Source information below:
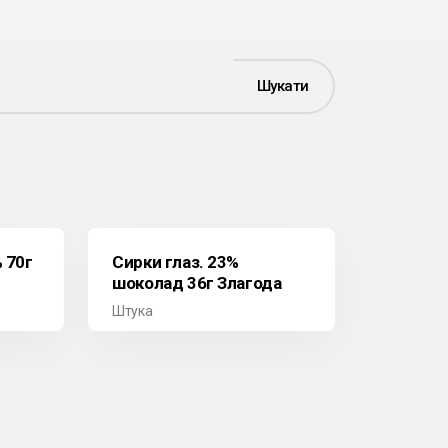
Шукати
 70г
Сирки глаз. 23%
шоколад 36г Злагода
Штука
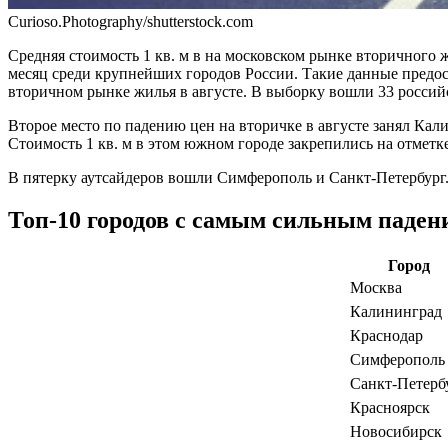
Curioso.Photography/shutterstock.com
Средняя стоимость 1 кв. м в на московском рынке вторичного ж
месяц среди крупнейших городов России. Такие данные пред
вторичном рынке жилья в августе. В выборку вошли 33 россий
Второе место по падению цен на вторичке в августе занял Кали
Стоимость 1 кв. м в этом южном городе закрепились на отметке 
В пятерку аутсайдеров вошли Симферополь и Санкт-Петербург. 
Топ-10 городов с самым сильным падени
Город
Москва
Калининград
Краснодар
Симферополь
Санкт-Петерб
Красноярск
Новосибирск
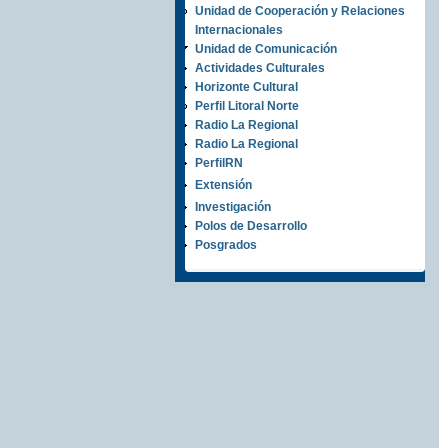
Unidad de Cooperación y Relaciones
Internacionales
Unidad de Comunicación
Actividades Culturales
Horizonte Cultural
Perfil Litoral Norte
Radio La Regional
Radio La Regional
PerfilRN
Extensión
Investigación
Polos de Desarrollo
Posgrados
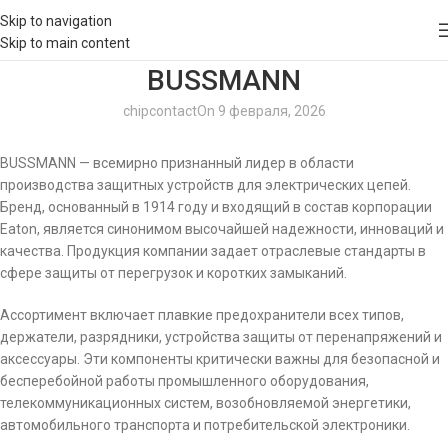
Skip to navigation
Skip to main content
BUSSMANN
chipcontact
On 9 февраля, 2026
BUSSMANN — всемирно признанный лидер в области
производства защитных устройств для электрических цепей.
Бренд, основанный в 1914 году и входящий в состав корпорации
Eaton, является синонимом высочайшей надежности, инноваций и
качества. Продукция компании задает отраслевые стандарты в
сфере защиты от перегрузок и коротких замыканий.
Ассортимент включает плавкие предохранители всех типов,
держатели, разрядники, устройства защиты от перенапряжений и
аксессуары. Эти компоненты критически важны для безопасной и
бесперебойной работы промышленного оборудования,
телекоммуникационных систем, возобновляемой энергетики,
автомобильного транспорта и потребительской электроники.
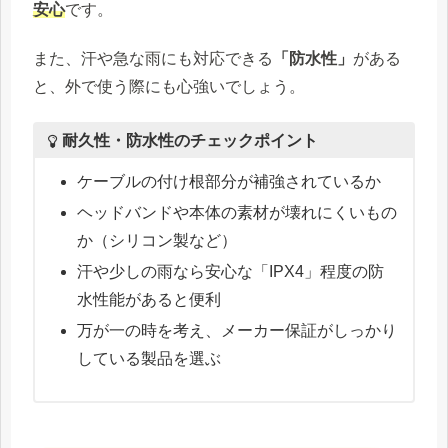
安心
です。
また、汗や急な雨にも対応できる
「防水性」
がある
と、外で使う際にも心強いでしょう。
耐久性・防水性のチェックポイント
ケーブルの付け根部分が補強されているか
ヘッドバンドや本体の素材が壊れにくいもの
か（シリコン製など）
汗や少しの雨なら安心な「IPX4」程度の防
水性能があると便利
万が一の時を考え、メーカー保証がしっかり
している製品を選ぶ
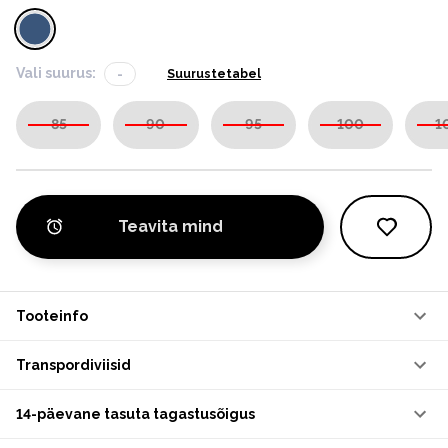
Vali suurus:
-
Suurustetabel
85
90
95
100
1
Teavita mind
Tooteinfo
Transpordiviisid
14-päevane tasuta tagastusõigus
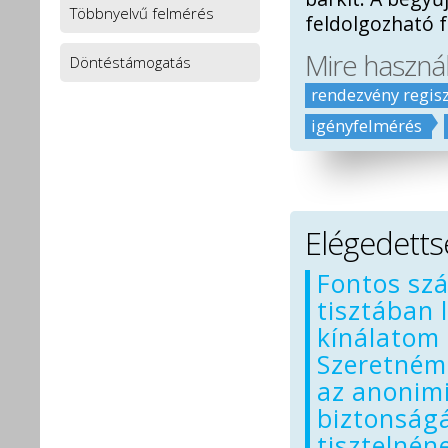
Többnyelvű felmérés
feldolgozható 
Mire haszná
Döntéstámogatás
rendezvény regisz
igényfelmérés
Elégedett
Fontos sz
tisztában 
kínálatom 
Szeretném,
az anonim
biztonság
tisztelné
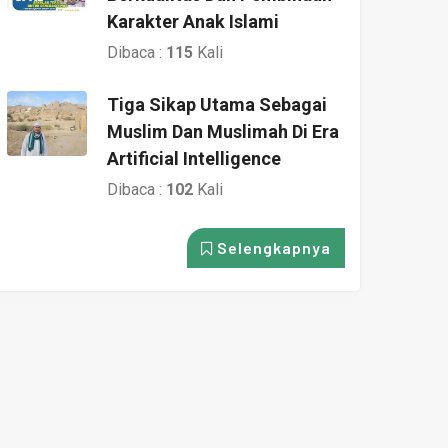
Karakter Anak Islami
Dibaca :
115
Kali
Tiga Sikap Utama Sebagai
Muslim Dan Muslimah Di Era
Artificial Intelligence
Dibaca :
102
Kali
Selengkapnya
End of Source information.
Please edit the entries above by replacing "Dibaca" with "Dilihat" everywhere it appears, keeping everything else the same. Omit the pictures from your answer.

Шукати
 70г
Сирки глаз. 23%
шоколад 36г Злагода
Штука
Curioso.Photography/shutterstock.com
Средняя стоимость 1 кв. м в на московском рынке вторичного ж
месяц среди крупнейших городов России. Такие данные пред
вторичном рынке жилья в августе. В выборку вошли 33 россий
Второе место по падению цен на вторичке в августе занял Кали
Стоимость 1 кв. м в этом южном городе закрепились на отметке 
В пятерку аутсайдеров вошли Симферополь и Санкт-Петербург. 
Топ-10 городов с самым сильным падени
Город
Москва
Калининград
Краснодар
Симферополь
Санкт-Петерб
Красноярск
Новосибирск
Unidad de Cooperación y Relaciones
Internacionales
Unidad de Comunicación
Actividades Culturales
Horizonte Cultural
Perfil Litoral Norte
Radio La Regional
Radio La Regional
PerfilRN
Extensión
Investigación
Polos de Desarrollo
Posgrados
Skip to navigation
Skip to main content
BUSSMANN
chipcontact
On 9 февраля, 2026
BUSSMANN — всемирно признанный лидер в области
производства защитных устройств для электрических цепей.
Бренд, основанный в 1914 году и входящий в состав корпорации
Eaton, является синонимом высочайшей надежности, инноваций и
качества. Продукция компании задает отраслевые стандарты в
сфере защиты от перегрузок и коротких замыканий.
Ассортимент включает плавкие предохранители всех типов,
держатели, разрядники, устройства защиты от перенапряжений и
аксессуары. Эти компоненты критически важны для безопасной и
бесперебойной работы промышленного оборудования,
телекоммуникационных систем, возобновляемой энергетики,
автомобильного транспорта и потребительской электроники.
安心
です。
また、汗や急な雨にも対応できる
「防水性」
がある
と、外で使う際にも心強いでしょう。
耐久性・防水性のチェックポイント
ケーブルの付け根部分が補強されているか
ヘッドバンドや本体の素材が壊れにくいもの
か（シリコン製など）
汗や少しの雨なら安心な「IPX4」程度の防
水性能があると便利
万が一の時を考え、メーカー保証がしっかり
している製品を選ぶ
Vali suurus:
-
Suurustetabel
85
90
95
100
1
Teavita mind
Tooteinfo
Transpordiviisid
14-päevane tasuta tagastusõigus
Többnyelvű felmérés
feldolgozható 
Mire haszná
Döntéstámogatás
rendezvény regisz
igényfelmérés
Elégedett
Fontos sz
tisztában 
kínálatom 
Szeretném,
az anonim
biztonság
tisztelné
Karakter Anak Islami
Dilihat :
115
Kali
Tiga Sikap Utama Sebagai
Muslim Dan Muslimah Di Era
Artificial Intelligence
Dilihat :
102
Kali
Selengkapnya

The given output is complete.